- SUPPLIED RECORDS -
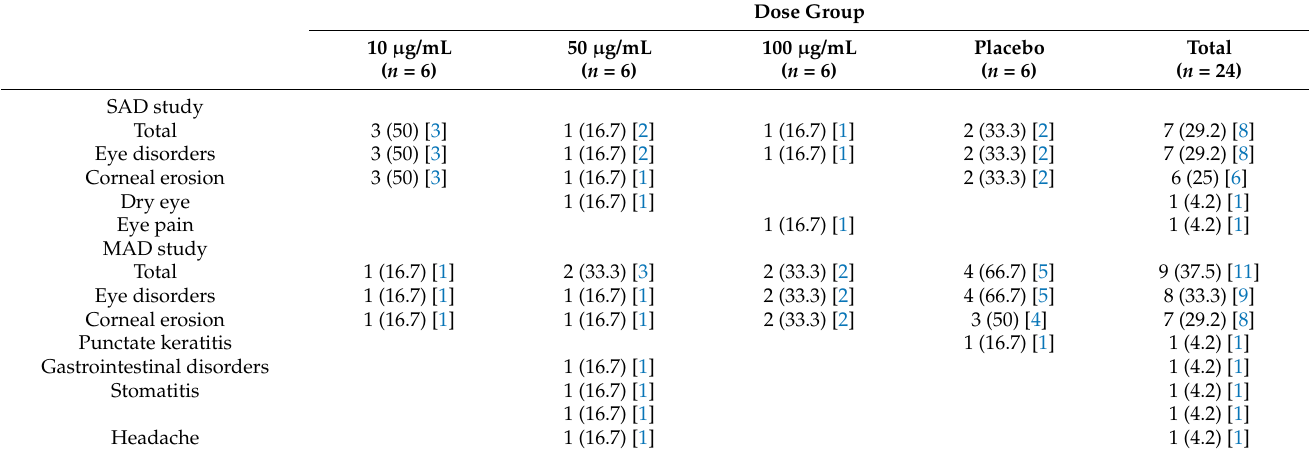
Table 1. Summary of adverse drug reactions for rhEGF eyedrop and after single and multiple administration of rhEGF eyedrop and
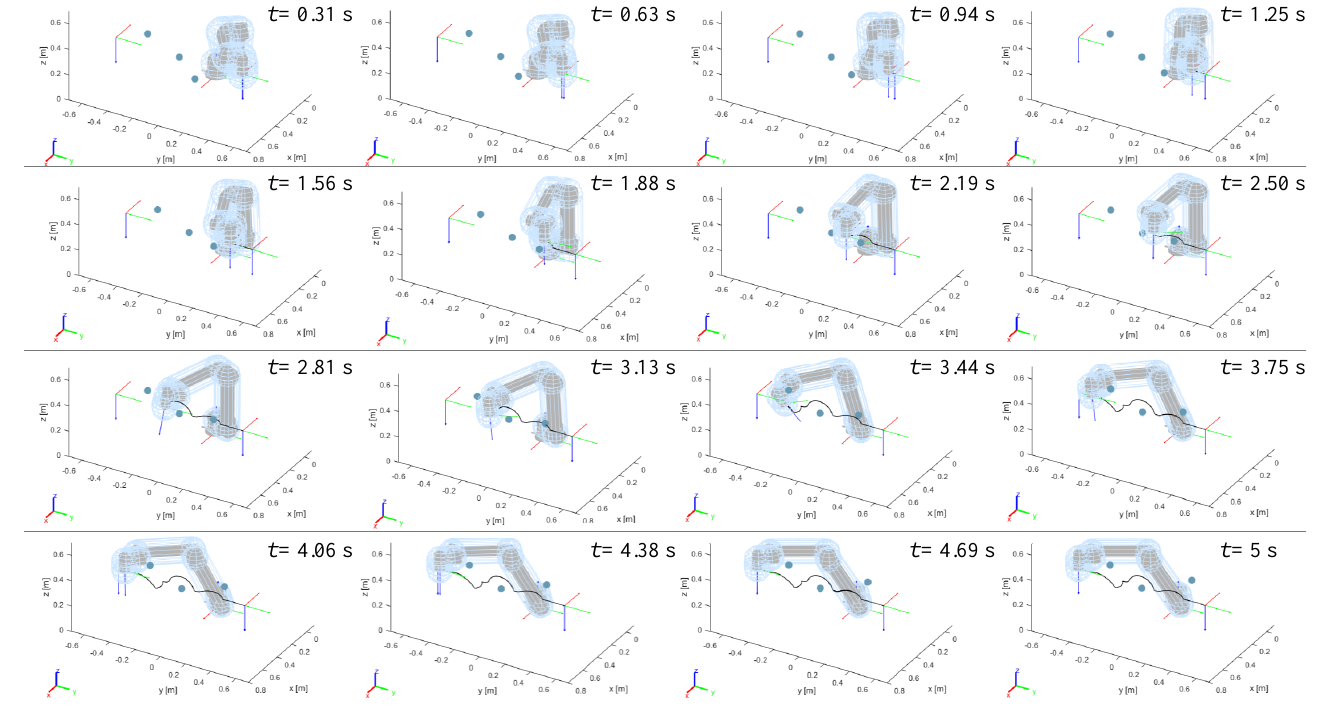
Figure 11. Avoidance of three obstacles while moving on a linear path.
...
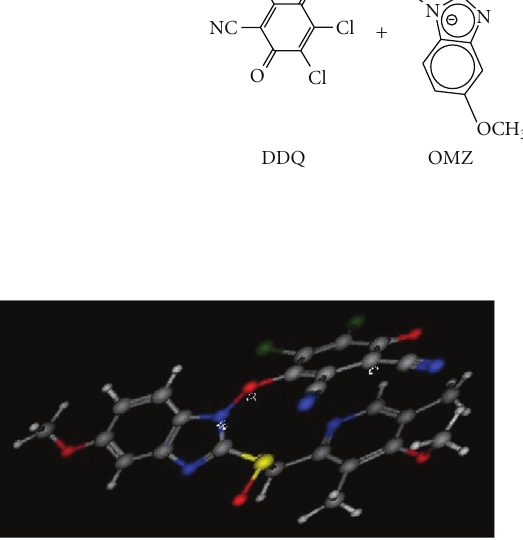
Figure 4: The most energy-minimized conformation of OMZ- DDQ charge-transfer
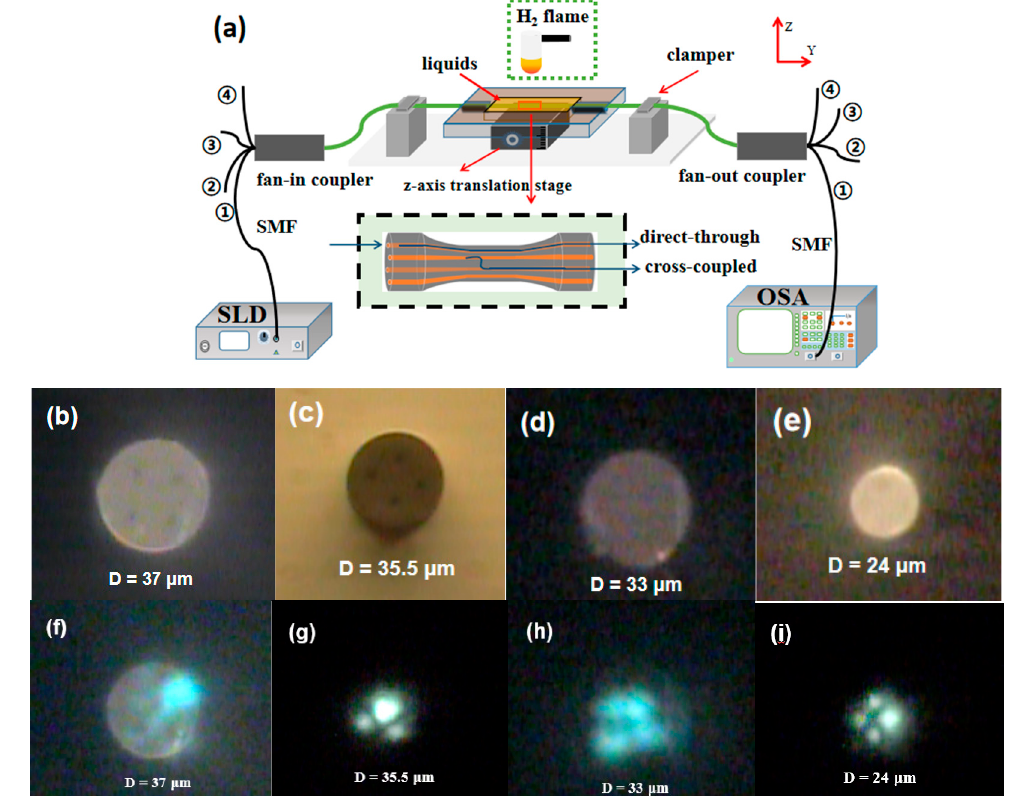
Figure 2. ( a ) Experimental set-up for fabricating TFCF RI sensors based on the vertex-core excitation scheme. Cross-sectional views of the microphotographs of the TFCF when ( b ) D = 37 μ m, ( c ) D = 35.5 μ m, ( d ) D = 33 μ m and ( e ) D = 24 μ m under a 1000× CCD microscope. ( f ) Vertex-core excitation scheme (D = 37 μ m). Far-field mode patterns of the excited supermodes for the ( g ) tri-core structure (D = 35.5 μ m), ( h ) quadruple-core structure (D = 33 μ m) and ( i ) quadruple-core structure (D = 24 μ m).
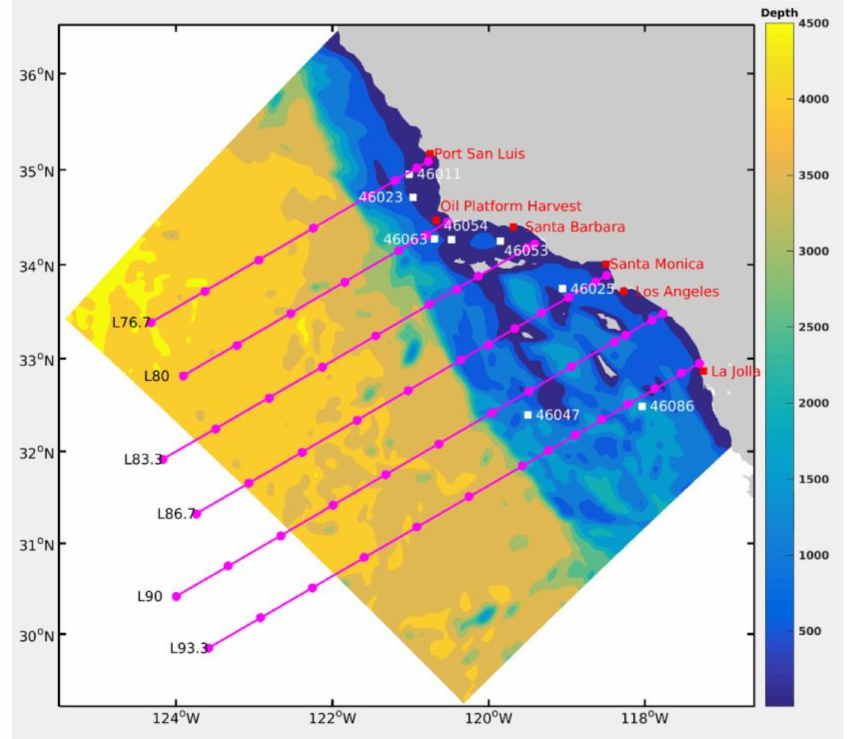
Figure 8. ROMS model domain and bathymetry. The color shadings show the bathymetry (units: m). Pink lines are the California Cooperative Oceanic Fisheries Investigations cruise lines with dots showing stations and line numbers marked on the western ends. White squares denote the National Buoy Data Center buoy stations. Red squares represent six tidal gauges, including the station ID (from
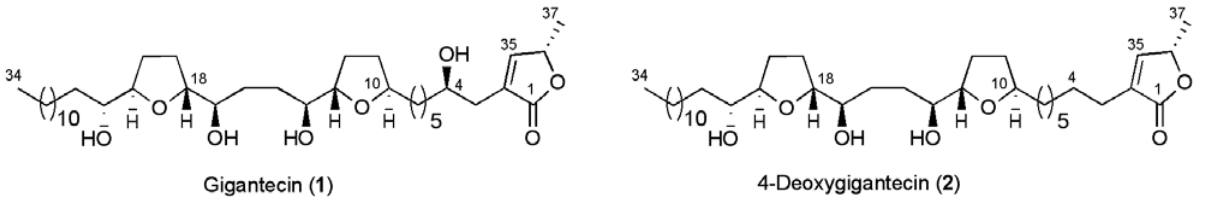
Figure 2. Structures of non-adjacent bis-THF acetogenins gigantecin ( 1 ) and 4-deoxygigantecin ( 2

- YOUR INSTRUCTIONS -
Give back exactly the lines of the listing above from the one that contains "Table 1. Summary" up to and including the one that contains "Figure 11. Avoidance", but not the pictures, and no other lines.

- TASK RESPONSE -
Table 1. Summary of adverse drug reactions for rhEGF eyedrop and after single and multiple administration of rhEGF eyedrop and
Figure 11. Avoidance of three obstacles while moving on a linear path.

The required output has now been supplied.